Мгновенное видение застает его врасплох и лишает самообладания. Через несколько секунд небеса смыкаются; остаются только колонны облаков, след самолета, анахронистичный силуэт луны и бесконечность со всех сторон. Он чувствует, что у него дрожат пальцы; биохимические колебания пронзают его тело, как бывает, когда тебе дают пощечину, унижают твое достоинство или просто какой-нибудь пьяный наклоняется близко к твоему лицу и обзывает тебя задницей, — так бывает, когда ты оскорблен. Ему не нужно этого избранничества; он предпочел бы, чтоб мир оставался реальным: тем, что есть, и не более, но он знает за собой это свойство — ускользать за грань вещей. И теперь, когда он поднялся в воздух, чудесное захватило его, хлынув через расколотое небо, и он приобщился его тайн. Солнечный свет окутывает его, как мантия. «Оставь меня, — просит он. — Я просто хочу петь свои песни». Его правая рука, пальцы которой еще дрожат, касается левой руки матери и сжимает ее.

Спента потрясена неожиданными словами Ормуса, которые не может не отнести на свой счет, и сбита с толку противоречащим им пожатием. Физические проявления привязанности нечасты и нехарактерны для Спенты и Ормуса. Она чувствует головокружение и краснеет, как молоденькая девушка. Она поворачивается, чтобы взглянуть на сына, и сразу в животе у нее что-то обрывается, как будто самолет упал в воздушную яму глубиной в несколько тысяч футов. Лучи солнца освещают Ормуса, но она чувствует присутствие и другого света — исходящего от него сияния той же природы. Спента, большую часть своей жизни проводящая в обществе ангелов, как будто впервые видит своего сына. И это его она хотела отговорить ехать с нею в Англию; он — последняя плоть от плоти ее, а она готова была порвать их кровные узы. Ее охватывает раскаяние. Боже мой, думает она, мой сын уже не просто мужчина, он почти что юный бог, и в этом нет моей заслуги. Неумело накрывая другой рукой его руку, она спрашивает:

— О чем ты думаешь, Орми? Я могу что-нибудь для тебя сделать?

Он качает головой с отсутствующим видом, но она настаивает, движимая нахлынувшим чувством вины:

— Ну хоть что-нибудь, я ведь могу тебе чем-нибудь помочь.
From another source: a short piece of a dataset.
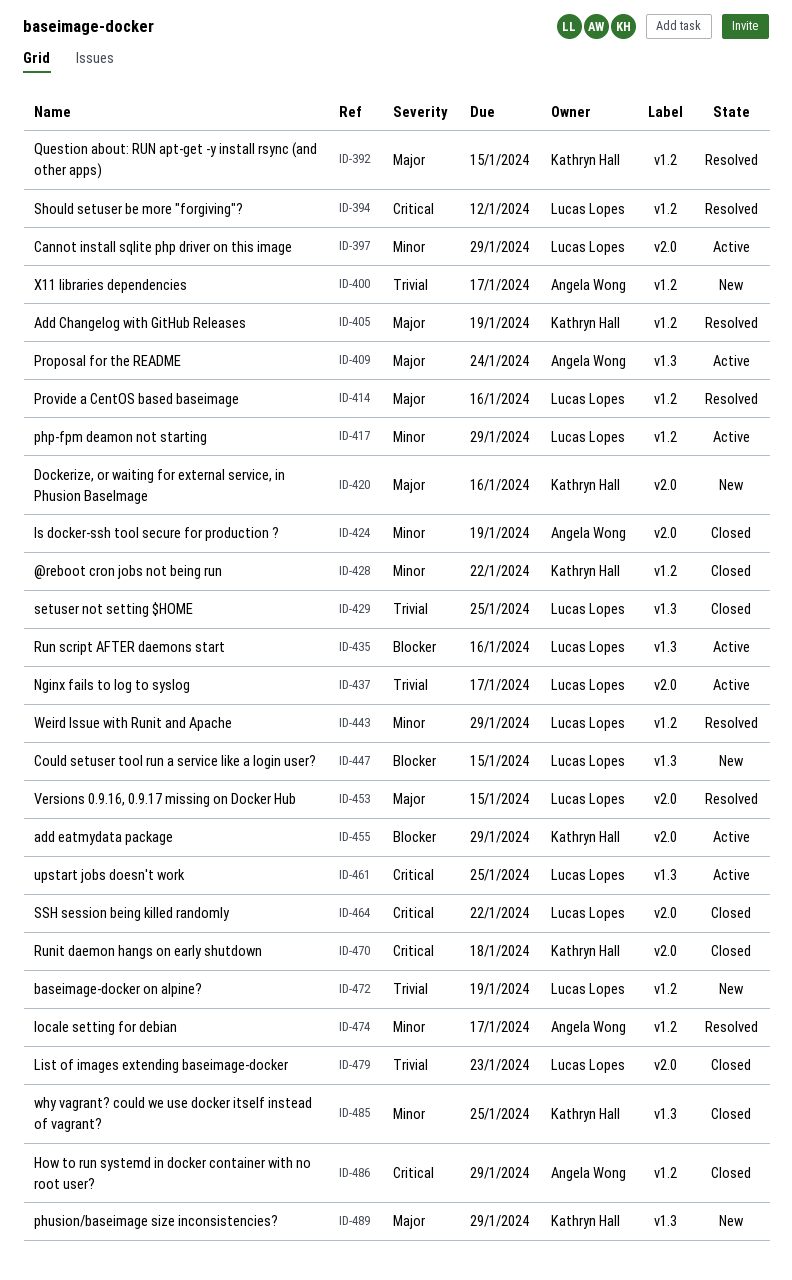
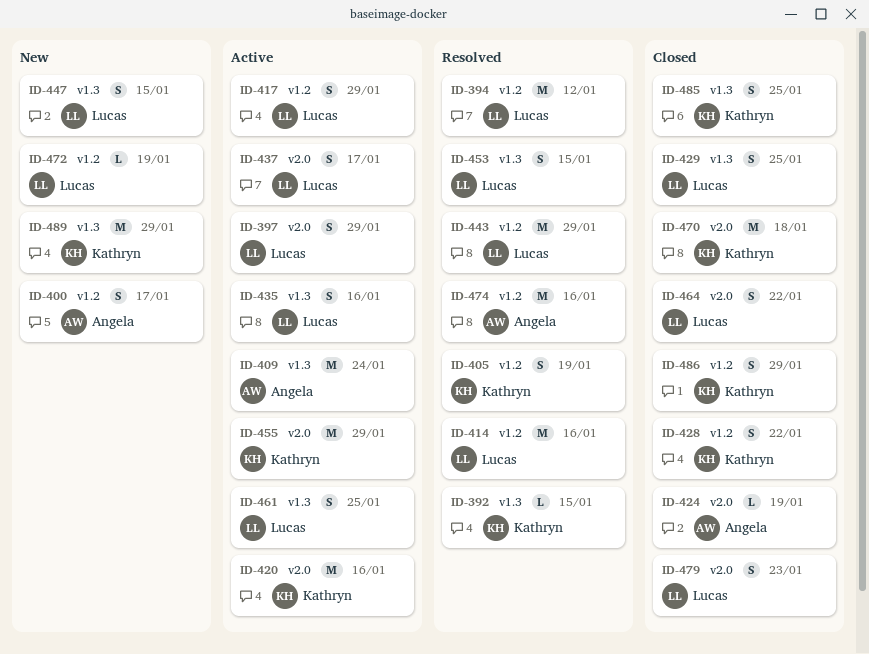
ID-392, label: v1.2 -> v1.3
ID-420, status: New -> Active
ID-453, label: v2.0 -> v1.3
ID-474, due: Jan 17 -> Jan 16
ID-486, owner: Angela Wong -> Kathryn Hall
Словно очнувшись от сна, он говорит:

— Мама, ты должна меня отпустить.

Оставь меня. Значит, это все-таки было прощание, думает она, и глаза у нее вдруг наполняются слезами.

— Что ты говоришь, Орми, разве я не была тебе…

Она не может закончить фразу, потому что уже знает ответ: нет. Хорошей матерью? Нет, нет.

Охваченная стыдом, она отворачивается. Она сидит между сыновьями. Ардавираф Кама застыл в своем кресле у иллюминатора — он покоен, безмолвен, на лице — отрешенная улыбка. Блаженная гримаса идиота. Мы сейчас переходим воздушный мост, понимает Спента. Мы тоже держим путь из одного мира в другой; в прежнем мы уже умерли, в новом еще не родились, и эта воздушная парабола — наш мост Чинват. С той минуты, как мы поднялись на борт самолета, нам остается только двигаться вперед путем нашей души, чтобы познать, что есть лучшего и худшего в человеческой природе. Нашей собственной природе.

Она решительно поворачивается к Ормусу и продолжает уговаривать его: возьми хотя бы немного денег.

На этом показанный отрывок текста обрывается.